Developers were still resistant.

Councilman Larry Helzel said he was "mystified" by the developers' unwillingness to commit at the eleventh hour of deliberations, with the go-ahead decision imminent for a conditional-use permit. He said he's willing to look past other inconsistencies in the hotel—such as insufficient setbacks on the fourth and fifth floors from property lines—if developers do something for housing or commit to a construction date.

"We've given you everything else," Helzel said. "I don't know why you can't meet us on this one."

He said the council is just looking for some kind of "definitive gesture" on the developers' part.

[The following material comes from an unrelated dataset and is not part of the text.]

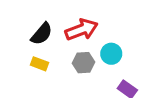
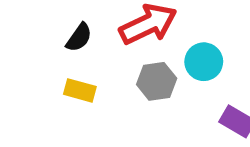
black semicircle: (42, 34) -> (79, 37), size x0.7

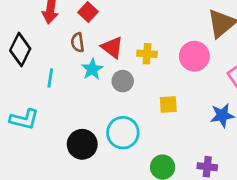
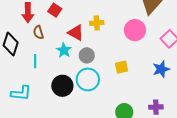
brown semicircle: (78, 42) -> (38, 32), moved
yellow cross: (147, 54) -> (97, 23), moved
cyan circle: (123, 133) -> (88, 79), moved
black circle: (82, 144) -> (62, 86), moved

"Why wouldn't you do that?" he asked.

The simple answer from Kerby was that he doesn't see a need for housing and doesn't want to be held to a construction-start deadline.

"I'm curious why the city is concerned about the impact of employees," Kerby said.

He said the city already has an abundance of affordable housing sitting empty.

Gourlay responded that if this hotel, Warm Springs Ranch Resort and the 138-acre River Run base village are built, housing will be "gobbled up" quickly.

"We'll really be in a mess," Gourlay said. "We may not have a problem right now, but we will in the future. I guarantee it."

And, Helzel said, the ordinance only requires housing for 25 percent of a hotel's employees.

"That means, in plain English, that you're not housing 75 percent of your employees," Helzel said.

"Aren't workers more important than housing?" Kerby rhetorically asked.

It was a statement he repeated in one form or another throughout the night and in past meetings. He said the city could either have the hotel and the jobs it provides, or worry about housing and get no hotel or jobs.

"I feel like we're sitting here with a gun to our heads," Mayor Hall said.

Council members Nina Jonas and Gourlay suggested the city just set a deadline for a construction start date because the developers aren't giving one. After that, the waiver to all workforce-housing obligations disappears.

But the developers were not receptive to that suggestion either.

"I think it's time for you to come back at us and say, 'This is what we can do,'" Gourlay said.

The council will see if that happens at a follow-up meeting set for Tuesday, May 4, at noon.